DB status manipulation alone is insufficient; the real FROST signature is cryptographically required. The ML-KEM recovery wrapper adds a second layer: the server can only decapsulate when the FROST signature authorizes the recovery challenge.
Step 4: Operational hardening (both models)
- Strong logging and alerting on any recovery-related operations.
- Rate limits and cooldown windows.
- Mandatory step-up auth for the recovering user.
- ML-KEM TOFU key pinning: The
recovery_key_pinstable storesSHA-256(publicKey)per user on first wrapper creation. Every subsequent wrapper store and recovery challenge verifies the fingerprint matches. A mismatch throws "Recovery key has changed since enrollment" before any wrap/unwrap proceeds, preventing key substitution attacks where an attacker replaces the ML-KEM public key after the user has stored wrappers.
Custodial email guardian trust model
The custodialEmail guardian type provides zero-friction recovery setup by having the platform hold 1 FROST share via a Zentity-operated signer instance. This deliberately reduces the "not even the server" guarantee in exchange for user convenience.
Trust trade-off: With a custodial guardian, the platform holds one FROST share.
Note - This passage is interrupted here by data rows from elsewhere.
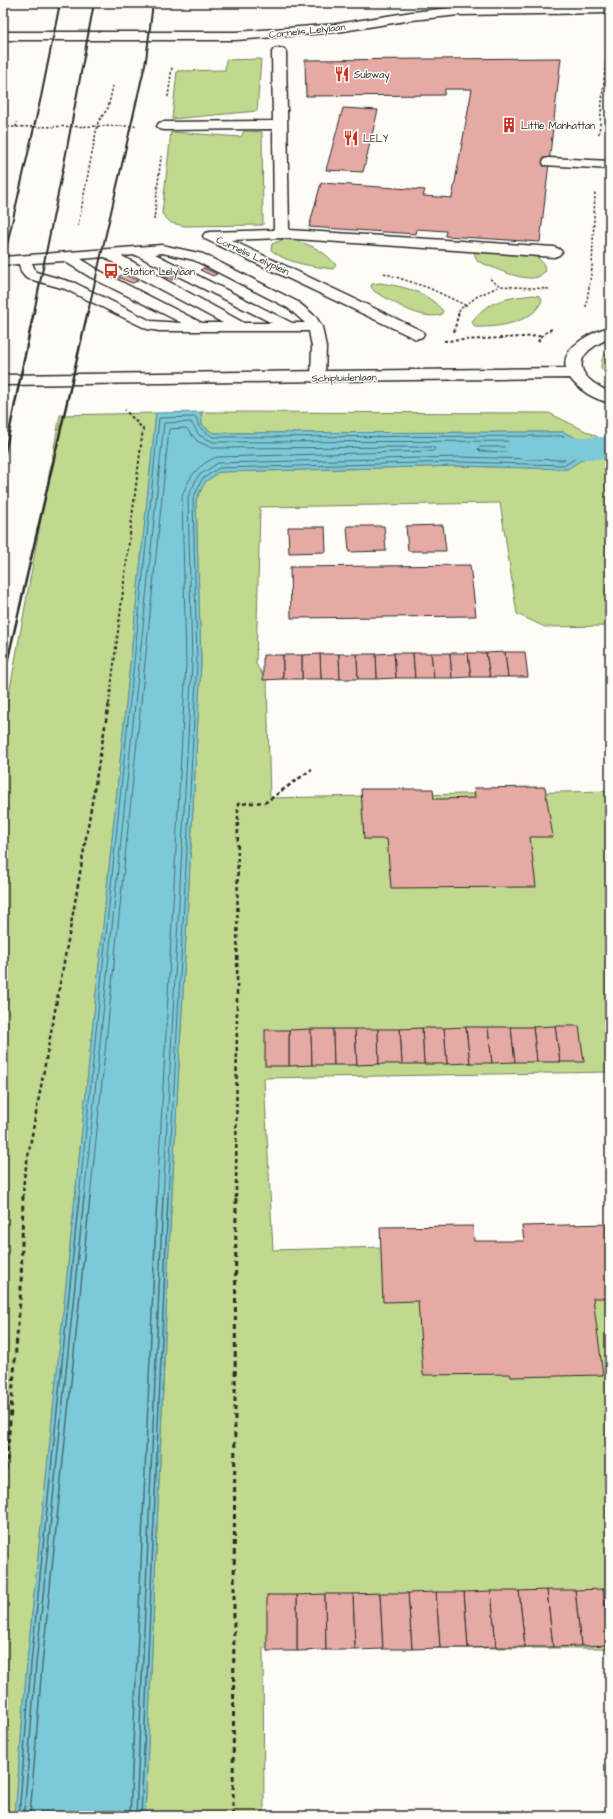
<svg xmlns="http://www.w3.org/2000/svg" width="613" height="1819" viewBox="0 0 613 1819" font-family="'Architects Daughter',sans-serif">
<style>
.green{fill:#c1d88f;stroke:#76825d}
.water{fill:#7ccad9;stroke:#5c8a93}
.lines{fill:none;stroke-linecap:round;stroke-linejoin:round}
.shore-far1{stroke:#4b6b71;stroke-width:1}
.shore{stroke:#4b6b71;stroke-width:1.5}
.canal{fill:#7ccad9;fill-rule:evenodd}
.building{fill:#e5aaa4;stroke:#2b2b2b}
.service-casing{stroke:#2b2b2b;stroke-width:3}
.pedestrian-casing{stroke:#2b2b2b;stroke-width:3}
.tertiary-casing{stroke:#2b2b2b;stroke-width:3}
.secondary-casing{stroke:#2b2b2b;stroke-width:3}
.path-far3{stroke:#2b2b2b;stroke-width:1.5;stroke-dasharray:2.5 2;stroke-linecap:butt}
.path-far2{stroke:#2b2b2b;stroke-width:2;stroke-dasharray:3 2.5;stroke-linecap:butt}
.path-far1{stroke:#2b2b2b;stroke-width:2.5;stroke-dasharray:4 3;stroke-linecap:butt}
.path{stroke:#2b2b2b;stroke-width:3;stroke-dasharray:5 4;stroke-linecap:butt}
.service{fill:#fdfcf7;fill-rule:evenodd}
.pedestrian{fill:#fdfcf7;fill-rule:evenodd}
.tertiary{fill:#fdfcf7;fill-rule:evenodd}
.secondary{fill:#fdfcf7;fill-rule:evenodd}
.rail-far1{stroke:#2b2b2b;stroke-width:2}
.rail{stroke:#2b2b2b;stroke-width:2.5}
.labels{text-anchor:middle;stroke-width:3;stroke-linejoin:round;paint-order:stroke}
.far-street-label{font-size:10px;fill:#2b2b2b;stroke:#fdfcf7}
.far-poi-label{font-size:10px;fill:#2b2b2b;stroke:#fdfcf7;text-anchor:start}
</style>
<rect width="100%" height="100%" fill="#fdfcf7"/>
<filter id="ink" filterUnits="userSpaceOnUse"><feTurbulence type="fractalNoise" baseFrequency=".025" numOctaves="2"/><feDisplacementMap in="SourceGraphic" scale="8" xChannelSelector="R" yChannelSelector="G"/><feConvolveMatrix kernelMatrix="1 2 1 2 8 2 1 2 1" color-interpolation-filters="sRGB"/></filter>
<g filter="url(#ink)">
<!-- green -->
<g class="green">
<path d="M261,59L257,111L172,119L177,71L225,70L226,60Z"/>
<path d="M244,131L262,132L263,225L185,226L171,223L162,214L171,132L241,137Z"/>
<path d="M285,239C306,242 323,249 336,265L333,269C312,266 288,264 271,250L272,244Z"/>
<path d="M481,250L536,256L543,263L546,271C543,273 540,276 538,277C522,282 492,267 477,261L474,252Z"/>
<path d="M380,283C405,287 426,291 443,311L441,315C418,320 395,302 375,292L371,287L372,284Z"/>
<path d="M533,295L540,296L542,299C536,323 495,328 475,327L472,322C486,300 509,298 533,295Z"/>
<path d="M610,351V379L601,368C601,360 603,355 610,351Z"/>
<path d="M201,412L549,413L600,438L590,444L563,432L213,433L202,425Z"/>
<path d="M156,413L27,1663L15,1816H3V727L60,415Z"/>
<path d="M593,453L605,459L610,475V626L545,627L517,614L500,503L260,507L256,664L267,682L270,798L610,791V1072L264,1078L273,1250L610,1241V1648H263L264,1816H145L168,1266L201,663L196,500L205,482L219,472L460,466L567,469Z"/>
</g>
<!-- water -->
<path class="water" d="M201,412L202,425L213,433L563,432L590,444L593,453L567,469L460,466L219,472L205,482L196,500L201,663L168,1266L145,1816H15L27,1663L156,413Z"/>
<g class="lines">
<!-- shore-far1 -->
<g class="shore-far1">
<path d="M480,447H560L566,451L562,454L480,451L478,449Z"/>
<path d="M79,1198L159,418L196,417L199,427L213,437L562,436L586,446L587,451L565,465L460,462L219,468L202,479L193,499L197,663L168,1198"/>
<path d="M84,1198L164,423L191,422L199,435L213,442L561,441L578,448V451L564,460L460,457L218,463L198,476L188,497L192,663L163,1198"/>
<path d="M90,1198L169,429L186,428L197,441L212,448L433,447L435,449L433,451L217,457C198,464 188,478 182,497L186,663L157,1198"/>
</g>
<!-- shore -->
<g class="shore">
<path d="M19,1816L31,1664L79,1197"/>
<path d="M24,1816L36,1664L84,1197"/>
<path d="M30,1816L42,1665L90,1197"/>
<path d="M130,1816L157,1197"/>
<path d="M136,1816L163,1197"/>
<path d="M141,1816L168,1197"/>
</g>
<!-- canal -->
<path class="canal" d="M523,437H610V459H523L509,456L504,448L509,440Z"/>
</g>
<!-- building -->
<g class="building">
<path d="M561,58L540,242L445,236L446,231L417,229L416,234L309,227L321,183L425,190L423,196L452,198L472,89H445L444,95L306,96L305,60Z"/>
<path d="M343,108L378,110L363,172L326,170Z"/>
<path d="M204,268L217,274L213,276L200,270Z"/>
<path d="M164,272L177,278L172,280L159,274Z"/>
<path d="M124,274L138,281L132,283L118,277Z"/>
<path d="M443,525L446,551H408L406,526Z"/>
<path d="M347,526H384L386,551L349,552Z"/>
<path d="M288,527H325L326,552L289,553Z"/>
<path d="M470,565L476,616L291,618L290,567Z"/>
<path d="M505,652L508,677H490L486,653Z"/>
<path d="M505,652H525L528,677H508Z"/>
<path d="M394,653H413L415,678H396Z"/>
<path d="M394,653L396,678L377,679L376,654Z"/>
<path d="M413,653H431L434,678H415Z"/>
<path d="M431,653H450L452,678H434Z"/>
<path d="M450,653H468L471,677L452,678Z"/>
<path d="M468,653H486L490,677H471Z"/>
<path d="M320,654H339L340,679H321Z"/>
<path d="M320,654L321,679H302V655Z"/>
<path d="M339,654H357L358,679H340Z"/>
<path d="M357,654H376L377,679H358Z"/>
<path d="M263,655H283V679L263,680Z"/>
<rect x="283" y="655" width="19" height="24"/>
<path d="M545,787L553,837H530L536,887L391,888L387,839H364L361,789H433L434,799H441L475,798L474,788Z"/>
<path d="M555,1026H579L584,1062H560Z"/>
<path d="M555,1026L560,1062H537L533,1027Z"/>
<path d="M466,1027L470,1063L447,1064L444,1028Z"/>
<path d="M466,1027H488L492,1063H470Z"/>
<path d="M488,1027H511L515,1062L492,1063Z"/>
<path d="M511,1027H533L537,1062H515Z"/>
<path d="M422,1028H444L447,1064H424Z"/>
<path d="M422,1028L424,1064H402L400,1029Z"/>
<path d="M311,1029L312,1065L289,1066V1030Z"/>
<path d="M311,1029H333L334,1065H312Z"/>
<path d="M333,1029H355L357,1065H334Z"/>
<path d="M355,1029H378L379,1064L357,1065Z"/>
<path d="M378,1029H400L402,1064H379Z"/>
<rect x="265" y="1030" width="24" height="36"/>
<path d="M609,1224L610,1298H593L603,1375L511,1377L510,1374L423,1375L418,1301L383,1302L380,1227L473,1226L474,1241H524L522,1226Z"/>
<path d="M603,1589L610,1645L581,1646L575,1590Z"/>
<path d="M603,1589H610V1645Z"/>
<path d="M547,1590L553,1647H525L519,1591Z"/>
<path d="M547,1590H575L581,1646L553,1647Z"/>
<path d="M491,1591H519L525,1647H496Z"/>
<path d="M491,1591L496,1647L468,1648L464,1592Z"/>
<path d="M436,1592H464L468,1648H440Z"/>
<path d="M436,1592L440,1648L412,1649L408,1593Z"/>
<path d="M380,1593L383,1649L355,1650L353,1594Z"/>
<path d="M380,1593H408L412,1649H383Z"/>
<path d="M325,1594L326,1650L297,1651V1595Z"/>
<path d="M325,1594H353L355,1650H326Z"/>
<rect x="267" y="1595" width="30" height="56"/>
</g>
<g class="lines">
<!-- service casing -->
<g class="service-casing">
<g id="service">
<path d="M549,158L610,161V169L544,165L543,162L544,159Z"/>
<path d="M162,245L203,254L298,302L316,317L322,327L326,347L325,377L323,380L318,381L313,380L311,377L312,347L309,331H159L147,329L65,289L26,278L21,272L19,264L3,265V257ZM162,253L194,260L288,308L305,323H292L155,254ZM136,255L272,323H244L122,256ZM105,257L124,270L223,323H202L100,271L81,259ZM64,261L90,277L182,323L151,321L75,283L36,272L32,263Z"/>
</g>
</g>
<!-- pedestrian casing -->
<g class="pedestrian-casing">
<path id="pedestrian" d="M279,48L284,49L286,52L289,230L554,247L559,249L562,252L559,255L554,257L282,238L231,240L422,331L424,334L422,337L416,339L205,239L203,236L205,233L210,232L274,230L273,129L164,130L159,129L157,126L159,123L164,122L273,121L272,52L274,49Z"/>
</g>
<!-- tertiary casing -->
<g class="tertiary-casing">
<path id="tertiary" d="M610,327V338C572,354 572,375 610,392V403C594,399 580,391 570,378L3,385V375L566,368C560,347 594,331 610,327Z"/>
</g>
<!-- secondary casing -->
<g class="secondary-casing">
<path id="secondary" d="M610,5V13L459,15L412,20L337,32L236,40H3V32H236L337,24L412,12L459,7Z"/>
</g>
<!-- path-far3 -->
<g class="path-far3">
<path d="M168,97L172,67"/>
<path d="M3,127L136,126"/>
<path d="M16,127L17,122"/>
<path d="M599,134L608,38"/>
<path d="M154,220L161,156"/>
<path d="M78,226L98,122L108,108L113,86"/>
<path d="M384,273L429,288L465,305"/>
<path d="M490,279L500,286L550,289"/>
<path d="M586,307L592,268L595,193"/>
<path d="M459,312L460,309L478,296L500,286"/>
</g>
<!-- path-far2 -->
<g class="path-far2">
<path d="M454,332L459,311"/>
<path d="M444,341L541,336"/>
<path d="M538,342L541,336L553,328"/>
<path d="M109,704L143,429L125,410"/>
</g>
<!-- path-far1 -->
<g class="path-far1">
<path d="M23,1198L24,1178L74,908L109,703"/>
<path d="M236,1198L238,804L266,802L312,769"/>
</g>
<!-- path -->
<g class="path">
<path d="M3,1506L21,1288L23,1197"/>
<path d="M233,1816L236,1197"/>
</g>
<!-- service -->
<use href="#service" class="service"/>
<!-- pedestrian -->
<use href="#pedestrian" class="pedestrian"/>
<!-- tertiary -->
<use href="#tertiary" class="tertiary"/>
<!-- secondary -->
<use href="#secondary" class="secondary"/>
<!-- rail-far1 -->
<g class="rail-far1">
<path d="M3,262L41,97L60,3"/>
<path d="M34,312L64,164L94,3"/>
<path d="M88,312L146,60L153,3"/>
</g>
<!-- rail -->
<g class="rail">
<path d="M3,462L34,311"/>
<path d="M3,680L88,311"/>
</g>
</g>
</g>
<!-- icons -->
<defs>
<g id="restaurant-bare" transform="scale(1.2)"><path d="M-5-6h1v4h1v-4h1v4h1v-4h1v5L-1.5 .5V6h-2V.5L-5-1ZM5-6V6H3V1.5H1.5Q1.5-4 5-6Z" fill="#c8321e" stroke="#fdfcf7" stroke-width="2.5" paint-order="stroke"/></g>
<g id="building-bare" transform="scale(1.2)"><path d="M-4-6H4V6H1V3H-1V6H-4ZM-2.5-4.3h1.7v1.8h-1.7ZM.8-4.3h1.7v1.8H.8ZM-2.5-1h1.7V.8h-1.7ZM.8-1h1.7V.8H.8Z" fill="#c8321e" stroke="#fdfcf7" stroke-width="2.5" paint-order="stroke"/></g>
<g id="bus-bare" transform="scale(1.2)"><path d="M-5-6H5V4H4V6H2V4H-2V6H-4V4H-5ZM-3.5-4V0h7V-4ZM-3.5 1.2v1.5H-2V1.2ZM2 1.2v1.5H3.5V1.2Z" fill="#c8321e" stroke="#fdfcf7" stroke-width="2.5" paint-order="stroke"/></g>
</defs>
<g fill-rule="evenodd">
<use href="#restaurant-bare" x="342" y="74"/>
<use href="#building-bare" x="509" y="125"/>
<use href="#restaurant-bare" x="351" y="138"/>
<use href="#bus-bare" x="111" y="271"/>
</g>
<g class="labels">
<!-- far-street labels -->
<g class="far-street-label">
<text transform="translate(307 30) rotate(-6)" y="4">Cornelis Lelylaan</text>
<text transform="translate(253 255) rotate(25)" y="4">Cornelis Lelyplein</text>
<text transform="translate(344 377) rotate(-1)" y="4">Schipluidenlaan</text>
</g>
<!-- far-poi labels -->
<g class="far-poi-label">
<text x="354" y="78">Subway</text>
<text x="521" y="129">Little Manhattan</text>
<text x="363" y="142">LELY</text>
<text x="123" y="275">Station Lelylaan</text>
</g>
</g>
<!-- margin -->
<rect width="613" height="1819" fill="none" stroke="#fdfcf7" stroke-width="16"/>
<rect x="8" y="8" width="597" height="1803" fill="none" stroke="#2b2b2b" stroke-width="1.5" filter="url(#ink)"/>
</svg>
If the threshold is 2-of-3 and one other share is compromised, the platform could participate in recovery without the user's knowledge. This is why constraints exist: max 1 custodial guardian per user, and it cannot be the sole guardian.
When to use: Users who want simple backup recovery without managing external guardians. The custodial share acts as a "last resort" alongside user-controlled guardians.
What This Means for UX
- Day-to-day usage: essentially unchanged in both models.
- Setup: threshold requires each guardian to be "real" (device/app/wallet/passkey), not just email.
- Recovery: threshold adds 1 or 2 additional cryptographic steps and may increase time-to-recover, but recovery is rare.
Quick Decision Guide
Choose server-held if:
- You prioritize "it always works" recovery and minimal setup friction.
- You're comfortable treating recovery as a trusted service and scoping claims accordingly.
Choose threshold if:
- You want to defend the statement "not even the server can recover keys" in a strong compromise model.
- You're willing to accept more recovery setup complexity.